The lines below starting at the line containing "left eye: (694, 499)" and ending at the line containing "neck: (219, 228)" are to be repeated exactly, with both ends kept and nothing else added.

Human keypoint data:
- Opening Delimiter -
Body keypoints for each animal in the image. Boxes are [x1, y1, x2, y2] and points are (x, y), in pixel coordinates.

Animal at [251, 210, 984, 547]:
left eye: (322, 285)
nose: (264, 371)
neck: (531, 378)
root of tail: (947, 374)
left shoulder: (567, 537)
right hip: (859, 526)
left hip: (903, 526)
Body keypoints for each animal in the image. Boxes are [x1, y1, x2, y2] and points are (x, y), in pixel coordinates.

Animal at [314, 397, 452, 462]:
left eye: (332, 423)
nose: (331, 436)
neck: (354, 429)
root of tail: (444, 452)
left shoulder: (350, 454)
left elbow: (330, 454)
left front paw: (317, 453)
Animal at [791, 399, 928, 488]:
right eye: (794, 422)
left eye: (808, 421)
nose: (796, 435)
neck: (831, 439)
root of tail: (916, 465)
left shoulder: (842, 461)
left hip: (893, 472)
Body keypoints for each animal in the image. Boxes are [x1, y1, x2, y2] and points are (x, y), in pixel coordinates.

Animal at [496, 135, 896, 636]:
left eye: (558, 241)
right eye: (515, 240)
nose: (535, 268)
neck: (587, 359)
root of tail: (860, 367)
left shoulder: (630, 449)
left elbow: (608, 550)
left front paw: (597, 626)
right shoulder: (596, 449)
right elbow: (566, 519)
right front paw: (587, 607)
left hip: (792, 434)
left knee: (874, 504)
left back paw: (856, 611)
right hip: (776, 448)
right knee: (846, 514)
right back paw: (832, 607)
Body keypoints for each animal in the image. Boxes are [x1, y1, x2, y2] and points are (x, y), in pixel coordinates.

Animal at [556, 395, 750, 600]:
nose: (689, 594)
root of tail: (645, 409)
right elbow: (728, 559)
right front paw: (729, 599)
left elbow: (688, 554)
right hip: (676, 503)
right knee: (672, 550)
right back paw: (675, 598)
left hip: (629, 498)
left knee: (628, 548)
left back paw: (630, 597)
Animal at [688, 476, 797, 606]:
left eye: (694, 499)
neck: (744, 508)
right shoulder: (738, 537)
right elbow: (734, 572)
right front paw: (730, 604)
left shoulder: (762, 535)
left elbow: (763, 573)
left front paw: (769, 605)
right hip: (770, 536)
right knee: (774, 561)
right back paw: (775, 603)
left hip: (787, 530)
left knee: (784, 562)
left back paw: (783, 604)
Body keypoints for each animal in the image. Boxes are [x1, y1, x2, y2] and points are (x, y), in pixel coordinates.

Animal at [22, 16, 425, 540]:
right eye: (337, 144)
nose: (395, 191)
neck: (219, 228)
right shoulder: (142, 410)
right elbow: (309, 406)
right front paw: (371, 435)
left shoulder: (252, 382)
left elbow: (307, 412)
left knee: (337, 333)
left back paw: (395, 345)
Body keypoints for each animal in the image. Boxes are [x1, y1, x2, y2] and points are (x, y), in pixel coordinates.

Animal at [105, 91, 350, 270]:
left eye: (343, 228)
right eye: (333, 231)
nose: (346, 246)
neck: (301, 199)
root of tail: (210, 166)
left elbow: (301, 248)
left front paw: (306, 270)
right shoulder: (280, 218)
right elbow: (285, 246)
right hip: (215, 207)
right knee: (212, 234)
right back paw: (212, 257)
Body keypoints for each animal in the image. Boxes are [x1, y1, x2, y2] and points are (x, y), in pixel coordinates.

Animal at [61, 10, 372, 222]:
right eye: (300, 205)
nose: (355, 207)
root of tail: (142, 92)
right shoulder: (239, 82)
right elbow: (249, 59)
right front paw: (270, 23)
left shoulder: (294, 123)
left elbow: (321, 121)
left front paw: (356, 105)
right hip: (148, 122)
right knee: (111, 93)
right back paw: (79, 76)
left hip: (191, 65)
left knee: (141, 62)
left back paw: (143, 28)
- Closing Delimiter -
**RESPONSE BOX**
left eye: (694, 499)
neck: (744, 508)
right shoulder: (738, 537)
right elbow: (734, 572)
right front paw: (730, 604)
left shoulder: (762, 535)
left elbow: (763, 573)
left front paw: (769, 605)
right hip: (770, 536)
right knee: (774, 561)
right back paw: (775, 603)
left hip: (787, 530)
left knee: (784, 562)
left back paw: (783, 604)
Body keypoints for each animal in the image. Boxes are [x1, y1, x2, y2] and points are (x, y), in pixel coordinates.

Animal at [22, 16, 425, 540]:
right eye: (337, 144)
nose: (395, 191)
neck: (219, 228)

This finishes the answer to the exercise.